"America's Requiem – A Knee on The Neck," a cantata honoring the spirit and sacrifice of George Floyd.
A world premiere masterpiece is in tribute to George Floyd almost two years since his murder.
On March 26 and 28, audiences were gifted with a world premiere masterpiece complete with a full orchestra, 135 voices and four soloists. The National Philharmonic Orchestra presented “A Knee on the Neck,” a cantata honoring the spirit and sacrifice of George Floyd. Music was composed by Adolphus Hailstork with poetry written by Herbert Martin, which became the libretto.
National Philharmonic Music Director and conductor Piotr Gajewski blended African percussion instruments within the orchestration. The Washington Chorus Artistic Director and chorus master Eugene Rogers merged voices from the National Philharmonic Chorale, the Washington Chorus and the Howard University Chorale, who gave us Floyd’s emotions as felt through Martin’s libretto.
The orchestra opened with a slow buildup that conveyed something was brewing like a bad storm. The libretto brings warnings about behavior that Black elders give to young Black boys. Those warnings in “A Knee on the Neck” were the actual words Martin heard at age 12 from his mother. That section of the cantata is titled “A Black Mother’s Commandment.” It is “the talk” from another era given to young Black boys.
“When you go downtown, dress yourself in politeness. If you get arrested, politeness will restrain the police, and it will protect you.”
Mezzo-soprano J’Nai Bridges is the mother’s voice imploring her child to be careful. Bridges’ voice soars as she repeats the warnings. The audience is forced to remember Floyd’s words and behavior as he tries to understand what Minneapolis police officers would do.

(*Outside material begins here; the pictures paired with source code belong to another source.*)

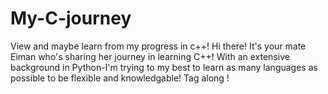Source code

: # My-C-journey
View and maybe learn from my progress in c++!
Hi there! It's your mate Eiman who's sharing her journey in learning C++! With an extensive background in Python-I'm trying to my best to learn as many languages as possible to be flexible and knowledgable! Tag along !

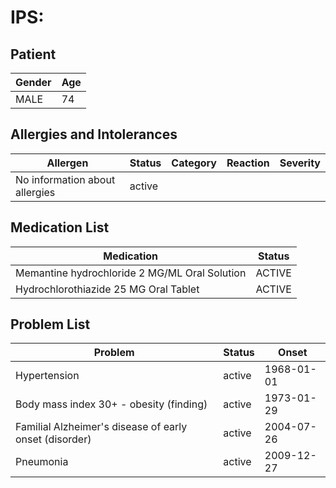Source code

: # IPS:

## Patient

|Gender|Age|
|---|---|
|MALE|74|

## Allergies and Intolerances

|Allergen|Status|Category|Reaction|Severity|
|---|---|---|---|---|
|No information about allergies|active||||

## Medication List

|Medication|Status|
|---|---|
|Memantine hydrochloride 2 MG/ML Oral Solution|ACTIVE|
|Hydrochlorothiazide 25 MG Oral Tablet|ACTIVE|

## Problem List

|Problem|Status|Onset|
|---|---|---|
|Hypertension|active|1968-01-01|
|Body mass index 30+ - obesity (finding)|active|1973-01-29|
|Familial Alzheimer's disease of early onset (disorder)|active|2004-07-26|
|Pneumonia|active|2009-12-27|
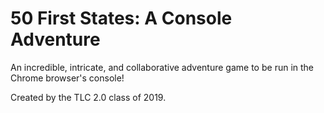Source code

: # 50 First States: A Console Adventure
An incredible, intricate, and collaborative adventure game to be run in the Chrome browser's console!

Created by the TLC 2.0 class of 2019.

Stanzas project Black voices frustrated by years of hard work with little reward. Tenor Norman Shankle and baritone Kenneth Overton sing with strength that their struggles and setbacks will not take away earned freedom. We heard cautiousness and pain but determined voices. Then Floyd’s final breaths are captured in the lines, “Mama say come home, boy. My Lord come on home.”
In their 80s, Hailstork and Martin put their anger, peppered with life experiences, into a stirring cantata. Within a week of Floyd’s murder, Martin wrote a poem expressing his feelings and sent it to Hailstork. That poem, called a “Black Requiem,” became the libretto for “A Knee on the Neck.”
The second half of the evening was Wolfgang Amadeus Mozart’s Requiem in D Minor. Written as “a mass for the dead,” Mozart’s stirring requiem complemented this musical tribute to Floyd, offering rest for his soul and the many lost souls to senseless acts of violence. In addition to vocalists Bridges, Overton and Shankle, soprano Janai Brugger. Mozart’s libretto, printed in English, read like a meditative prayer comforting suffering souls that now can take a well-deserved rest. It was Brugger’s soothing soprano that eased our spirits.
“A Knee on the Neck” was initially developed for the two performances in the D.C. area. During the intermission, Hailstork shared with a small crowd gathered around him that his collaboration with Martin is going to New York in April or May. I am sure this exceptional music storytelling about George Floyd will make it to more cities beyond New York.